While significant development work remains before this approach can be translated into a human treatment, the findings provide encouraging evidence for the potential of thyromimetics in addressing obesity and related metabolic disorders.

Building upon the nanogel technologies developed in his lab, Professor Thayumanavan has co-founded a startup company, Cyta Therapeutics, dedicated to developing innovative drug delivery platforms that precisely target specific areas of the body. This approach could revolutionize the treatment of various health conditions by maximizing the efficacy of medications while minimizing potential side effects.


Optimization of metabolic regulation is a promising solution for many pathologies, including obesity, dyslipidemia, type 2 diabetes, and inflammatory liver disease. Synthetic thyroid hormone mimics–based regulation of metabolic balance in the liver showed promise but was hampered by the low biocompatibility and harmful effects on the extrahepatic axis. In this work, we show that specifically directing the thyromimetic to the liver utilizing a nanogel-based carrier substantially increased therapeutic efficacy in a diet-induced obesity mouse model, evidenced by the near-complete reversal of body weight gain, liver weight and inflammation, and cholesterol levels with no alteration in the thyroxine (T4) / thyroid stimulating hormone (TSH) axis.

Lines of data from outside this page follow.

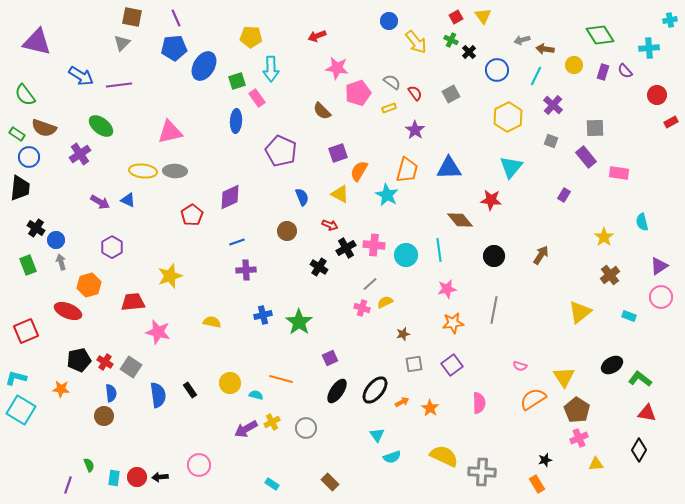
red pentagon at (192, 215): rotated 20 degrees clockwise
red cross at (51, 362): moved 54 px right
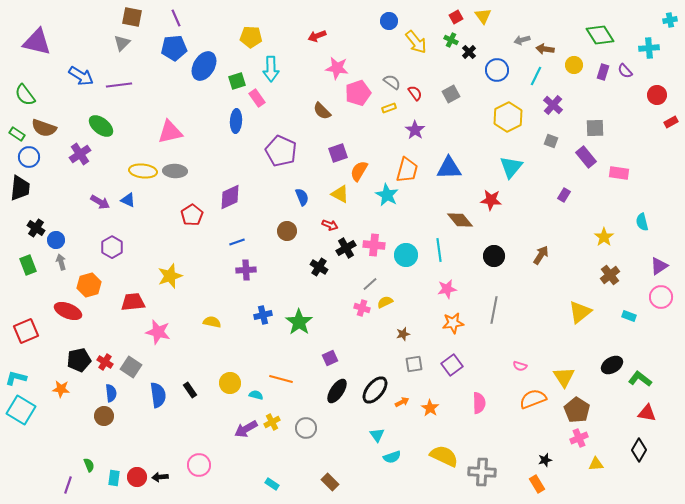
orange semicircle at (533, 399): rotated 12 degrees clockwise
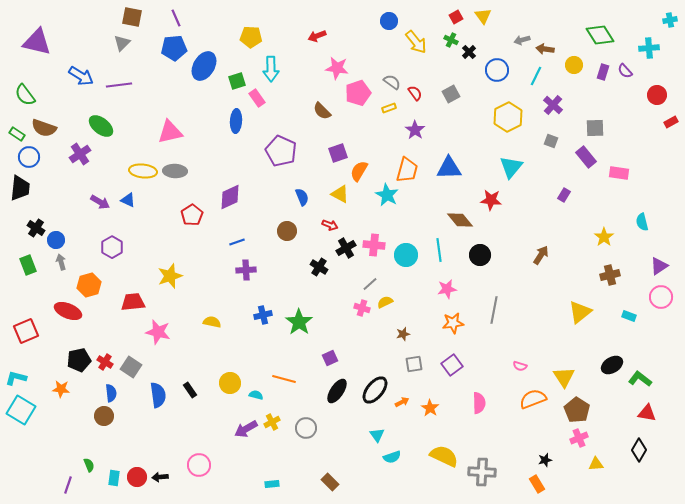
black circle at (494, 256): moved 14 px left, 1 px up
brown cross at (610, 275): rotated 24 degrees clockwise
orange line at (281, 379): moved 3 px right
cyan rectangle at (272, 484): rotated 40 degrees counterclockwise
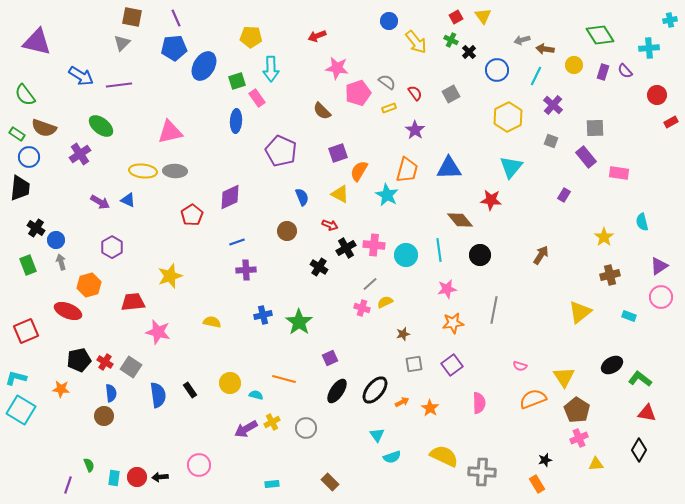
gray semicircle at (392, 82): moved 5 px left
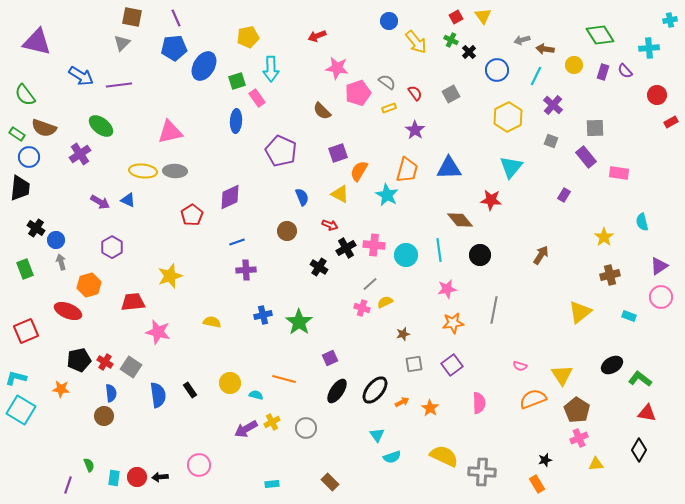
yellow pentagon at (251, 37): moved 3 px left; rotated 15 degrees counterclockwise
green rectangle at (28, 265): moved 3 px left, 4 px down
yellow triangle at (564, 377): moved 2 px left, 2 px up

Mechanistically, the drug acts by binding to thyroid hormone receptor β (TRβ), a ligand-inducible transcription factor that interacts with thyroid hormone response elements and modulates target gene expression. The reverse cholesterol transport (RCT) pathway is specifically implicated in the observed therapeutic effect. Overall, the study demonstrates a unique approach to restoring metabolic regulation impacting obesity and related metabolic dysfunctions.